Continue the article below on the history of the word "rap," picking up right after its final sentence.

» **DOCUMENT EXTRACT**
__________

Welcome to our weekly series The Language of the Blues, in which author and rock musician Debra Devi explores the meaning of a word or phrase found in the blues.
Grab a signed copy of Devi’s entertaining award-winning glossary The Language of the Blues: From Alcorub to Zuzu (Foreword by Dr. John) at Bluescentric.com. Also available as an eBook.
Since the 1700s, to rap has meant to con, fool, or win a game of wordplay in the Krio (Creole) dialect of Sierra Leone, which is on the west coast of Africa. By the 1870s, “to rap” was in use in the United States, where it meant to converse, tease, or taunt. It also meant to steal a purse. By 1916 a police informant or witness to a crime was called a “rapper” and a “rap” was an arrest or criminal conviction. A “rap sheet” was a list of a criminal’s convictions.
Rapping about one’s accomplishments–criminal or otherwise–dates “all the way back to the motherland, where tribes would use the call-and-response chants,” according to hip-hop godfather Afrika Bambaataa. “In the 1930s you had Cab Calloway pioneering his style of jazz rhyming,” Bambaata explained in the 1993 book Droppin Science: Critical Essays on Rap Music and Hip Hop Culture. “In the 1960s,” Bambaata added, “you had the love style of rapping, with Isaac Hayes, Barry White, and the poetry style of rapping with The Last Poets, The Watts Poets, and the militant style of rapping with brothers like Malcolm X and Minister Louis Farrakhan. In the sixties you also had ‘The Name Game,’ a funny rap by Shirley Ellis, and radio DJs who would rhyme and rap before a song came on.”

__________

» **EXCERPTED DATA**

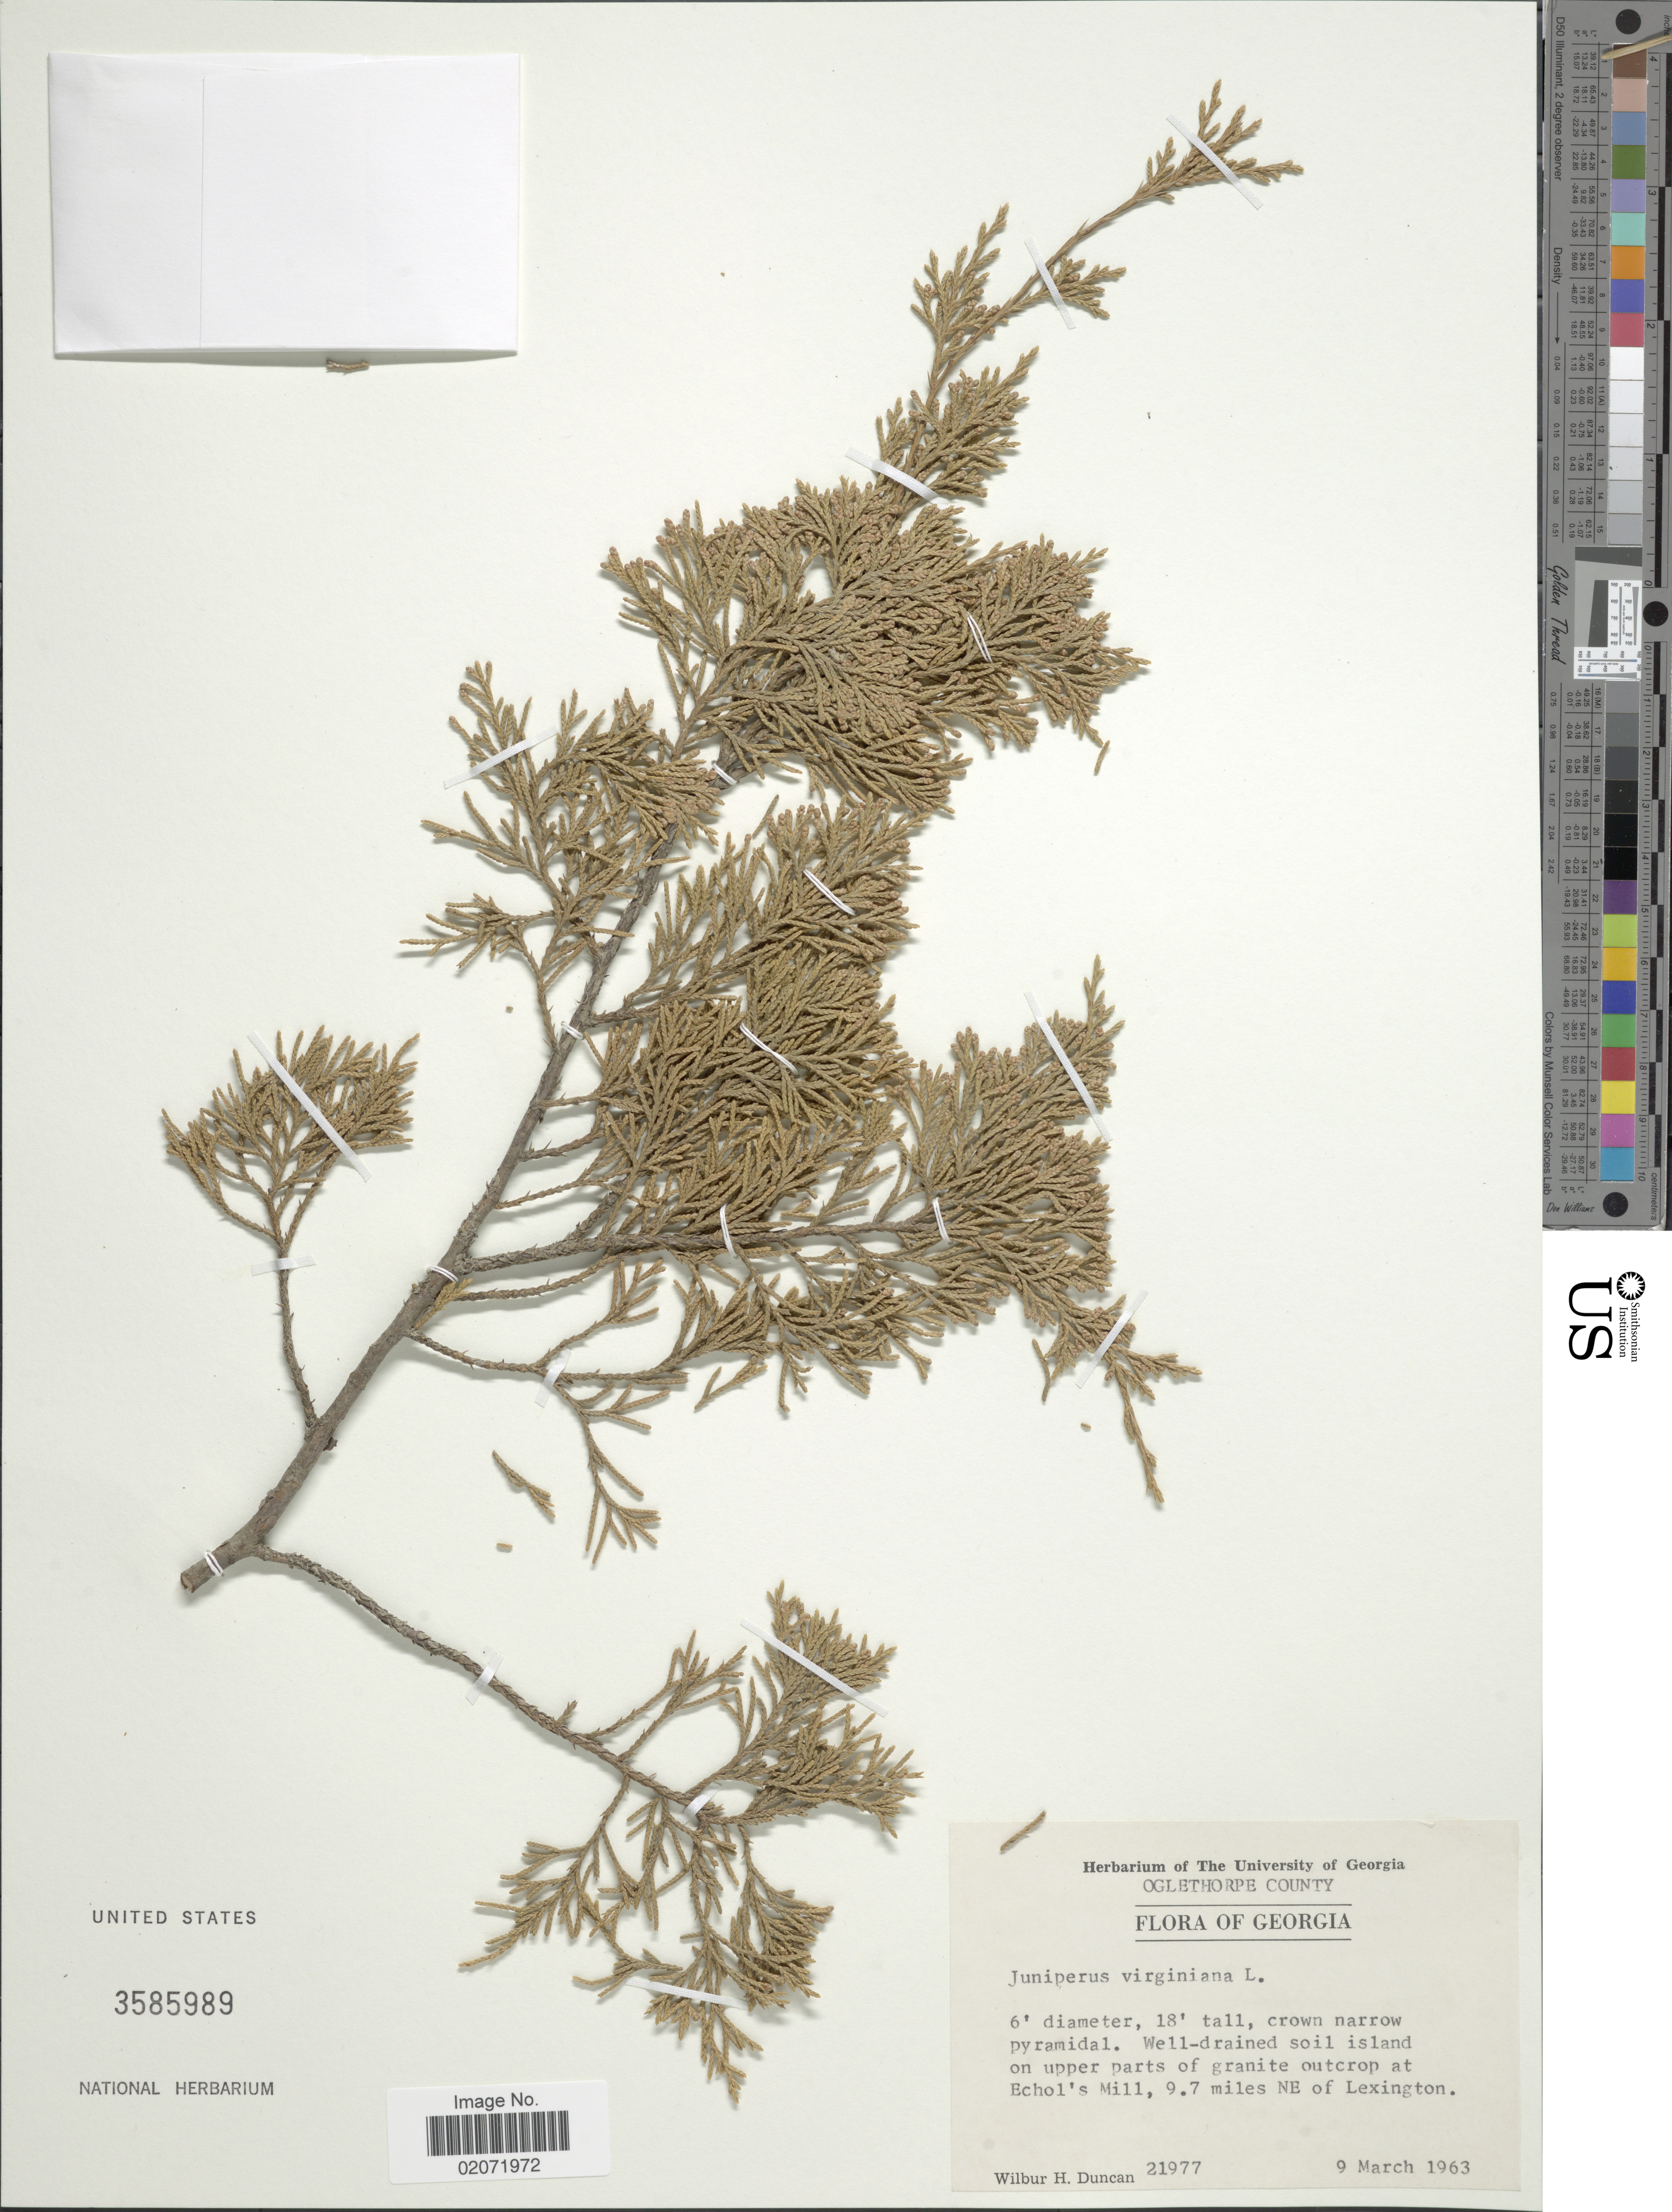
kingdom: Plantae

__________

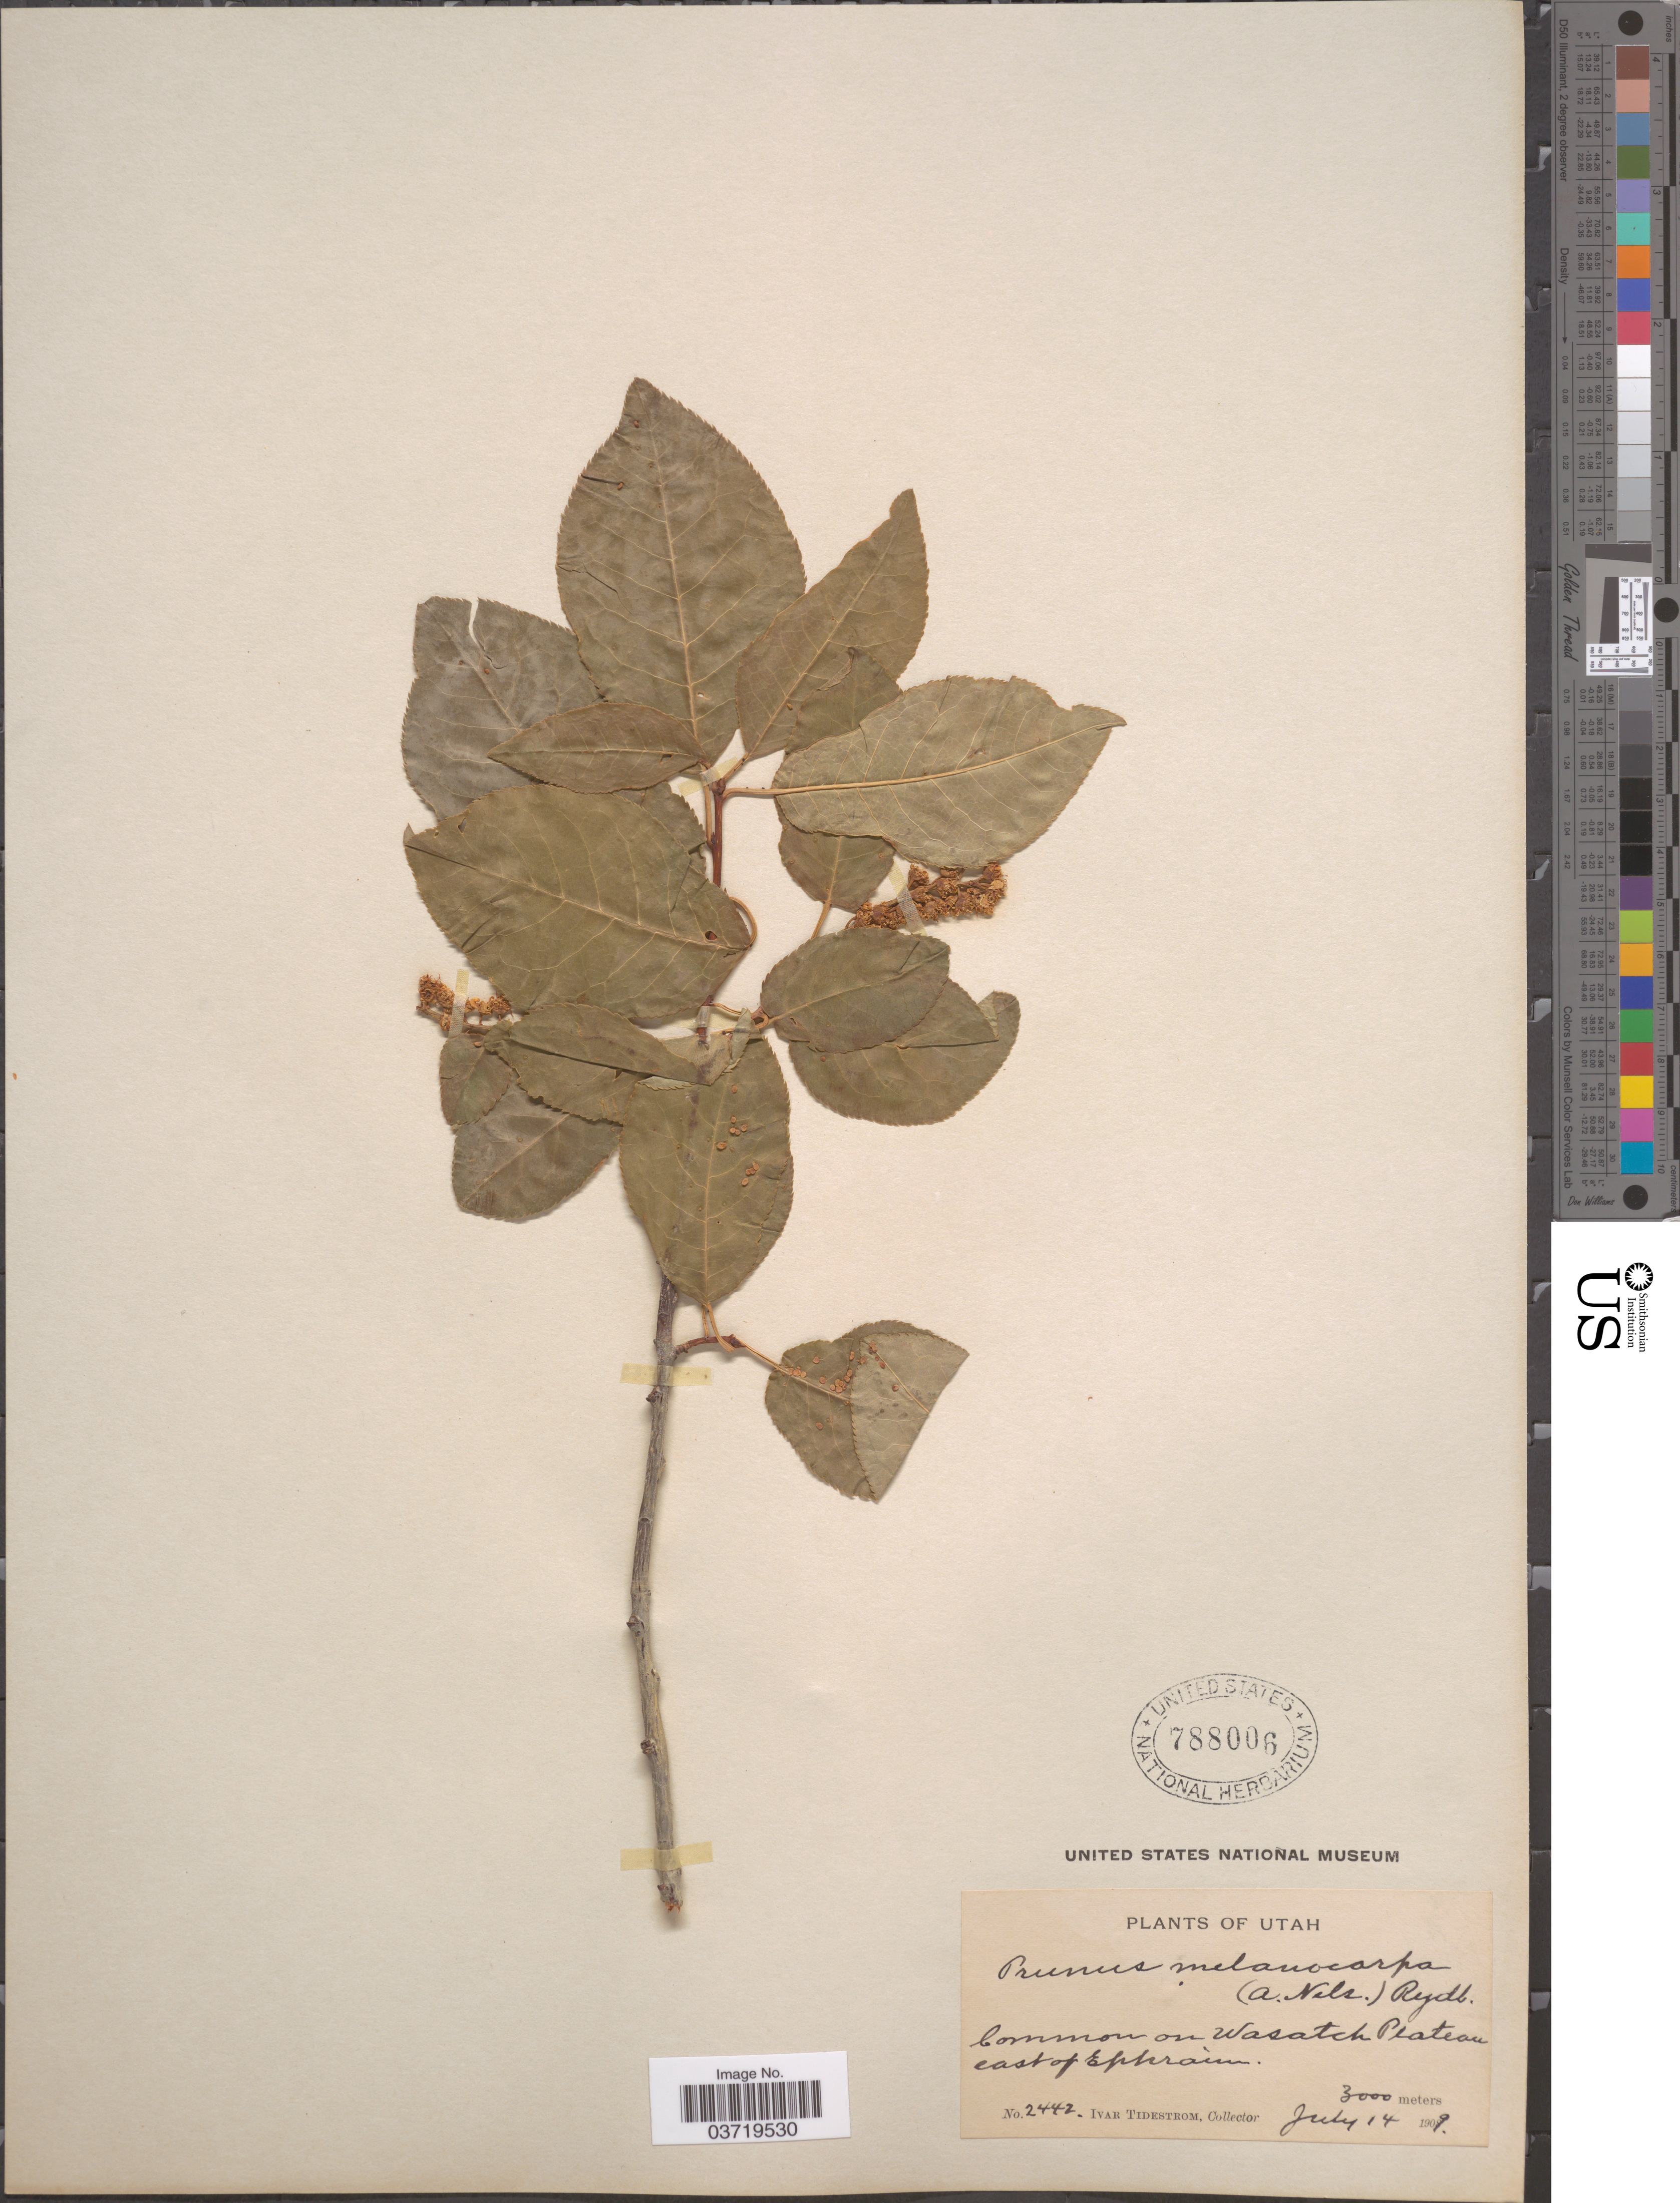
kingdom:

__________

» **EXPECTED ANSWER**
By 1971, party DJs like Kool Herc were rapping over vinyl as they spun it, manipulating the vinyl itself with scratching and other techniques to create a new sound called hip-hop. Russell Simmons was a sociology student at the City University of New York when he heard his first rapper in 1977–Eddie Cheeba at the Charles Gallery on 125th Street. Simmons and his younger brother Joey, who became Run of the rap group Run DMC, started promoting rap shows on campus. Simmons named his promotion venture “Rush” after his teenage nickname.
In 1979, Ford, Simmons and a friend wrote “Christmas Rappin’” for rapper Kurtis Blow, whom Simmons was managing. The song was a club hit, and Mercury Records began distributing the single to record stores around the country. This was the first rap single to be distributed by a major record company, but much like “race records” sixty years earlier, rap records were considered a passing fad by most people…except Simmons. While still in school, he put most of his energy into promoting hip hop records and concerts.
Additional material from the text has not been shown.